In surface terms the sense of "I" that you possess is the result of constantly emerging probable identities, given continuity in time through the physical apparatus of the body with its built-in intervals of nerve reaction. You only remember the portion of your identity that is physically realized — those portions that are drawn into corporeal pattern. (With gestures, and forcefully.) This is the result of the focusing and yet limiting behavior of the physical brain, for effective survival behavior in your reality depends upon time reactions. The nerve patterns' activity therefore causes the illusion of a present, in which your consciousness appears focused and alert.

[... 1 paragraph ...]

Impulses possess a far different reality than physicists or biologists suppose. As you think now, "past" is still occurring. The "drag" still leaps the synapses, but, again, is not physically recorded. Past events continue. Consciously you only experience portions of events with your corporeal structure, yet the structure itself records them.

[... 6 paragraphs ...]

They represent your experience on other than physical levels. My dear friend Ruburt (briefly louder) has to some extent given an analogy of this in the first Oversoul 7 book, a novel. You perceive a certain event as present. Your beliefs give it entry through the nerve synapses, and attract it. It then seems to become the past. You have only tuned into a portion of it physically, though; that past event continues to exist with its own "future," which you may or may not perceive, according to which probable action you pull into your next experiences of actuality.

[... 9 paragraphs ...]

This could not happen if your physical structure did not have built-in mechanisms allowing it to, and if under certain conditions the normal intervals between the synapses of the nerve cells could not be leaped in a different fashion. In the same way, a future experience may also be physically perceived in your present.
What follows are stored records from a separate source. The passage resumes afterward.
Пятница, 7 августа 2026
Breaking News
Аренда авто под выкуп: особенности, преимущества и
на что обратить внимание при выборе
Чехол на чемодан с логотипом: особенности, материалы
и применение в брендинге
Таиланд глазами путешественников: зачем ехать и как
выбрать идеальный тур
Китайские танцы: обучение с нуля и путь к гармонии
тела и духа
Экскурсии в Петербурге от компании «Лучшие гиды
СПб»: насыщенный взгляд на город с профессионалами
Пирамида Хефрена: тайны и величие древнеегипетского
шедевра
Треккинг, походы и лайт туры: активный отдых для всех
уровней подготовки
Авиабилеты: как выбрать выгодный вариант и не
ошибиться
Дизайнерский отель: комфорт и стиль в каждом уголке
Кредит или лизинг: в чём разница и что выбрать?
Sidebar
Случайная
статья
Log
Now beneath your usual consciousness, your physical organism can react to future events without your knowledge, as it can to past ones. In such cases the intensity of the initially nonphysical event is enough to break through normal neuronal patterns.

[... 6 paragraphs ...]"

—NoPR Part Two: Chapter 14: Session 653, April 4, 1973
Although I don't always write it explicitly, it should be inferred that everything I post is "my belief", "my opinion" on that subject, at that moment.